European funded project to investigate ‘jumping genes’

Dr Andrea Betancourt

The Institute of Integrative Biology is leading on a new project to investigate the evolutionary genetics of transposable element invasions.

The five-year study is being supported by a prestigious £1.77m European Research Council Consolidator Grant that was awarded to Dr Andrea Betancourt in the most recent round of funding.

Transposable elements (TEs), commonly referred to as ‘jumping genes’, are mobile segments of DNA that can move from one position to another within a genome, sometimes causing mutations where they land.  Several famous mutants are due to transposable elements, includingthe black form of the peppered moth, which spread rapidly during the Industrial Revolution.. While this transposable element insertion benefited its host species, often these mutations harm host genomes, and they may underlie some genetic diseases.

However, in spite of causing harm to their hosts, transposable elements persist in evolution.  The reason is that, while an individual host may evolve immunity to a transposable element, the element can escape this immunity by jumping from one host species to another.

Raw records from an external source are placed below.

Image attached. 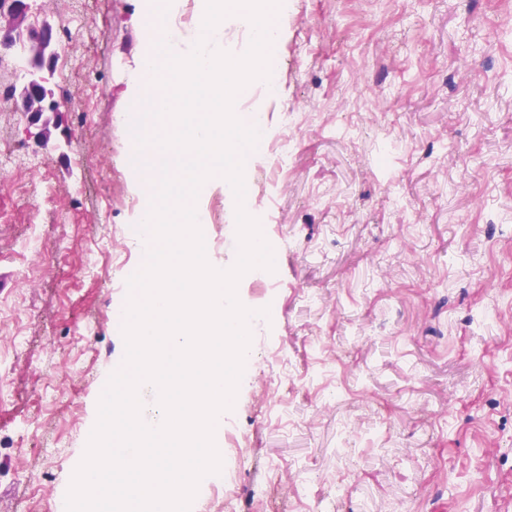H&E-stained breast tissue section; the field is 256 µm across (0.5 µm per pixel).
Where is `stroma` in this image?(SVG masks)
<instances>
[{"instance_id": "obj_1", "label": "stroma", "mask_w": 512, "mask_h": 512, "mask_svg": "<svg viewBox=\"0 0 512 512\" xmlns=\"http://www.w3.org/2000/svg\"><path fill=\"white\" fill-rule=\"evenodd\" d=\"M28 23L87 28L60 55L83 61L47 146L0 101V150L40 156L6 173L9 208L41 207L29 227L0 223V512L33 490L66 496L97 419L100 390L125 357L115 308L140 256L128 233L143 193L128 159L131 82L144 51L146 0H31ZM275 46L280 93L265 128L304 112L276 182L246 173L245 206L282 240L278 286L251 330L225 424L249 436L248 463L224 447L222 470L191 512H512V17L498 0H288ZM221 203L218 269L238 255L235 200L211 180L196 202ZM288 364L271 418L265 383ZM66 433L62 453L46 432Z\"/></svg>"}]
</instances>
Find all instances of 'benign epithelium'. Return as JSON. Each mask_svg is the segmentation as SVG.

These ‘invasions’ of new hosts are currently not well-understood, and the aim of the study is to learn more about them.

Project Lead, Dr Betancourt said: “Currently, not much is known about how TEs transfer to new hosts, or how they affect their new hosts. This is surprising, as TEs are a really important component of genomes; some genomes have more transposable element DNA than DNA from any other source. We’re going to try to help fill in these blanks—looking at how TEs move between species, and how hosts adapt to the arrival of a new parasitic gene.”

The study will combine new genomic techniques with classical genetics and molecular biology. Dr Betancourt’s previous research has tackled a wide variety of questions in evolutionary genetics, addressing the role of recombination and sex-linkage in evolution, and the spread of selfish elements in Drosophila.

On the funding awards, President of the ERC, Professor Jean-Pierre Bourguignon, commented: “This ERC funding will allow ambitious scientists to establish or strengthen their teams in Europe and be truly creative in their research. Beyond a push to the grantees’ careers, this European support will offer an excellent working environment for younger researchers at doctoral and post-doctoral levels. We look forward to see many of these daring ideas come to fruition, to the benefit of Europe at large.”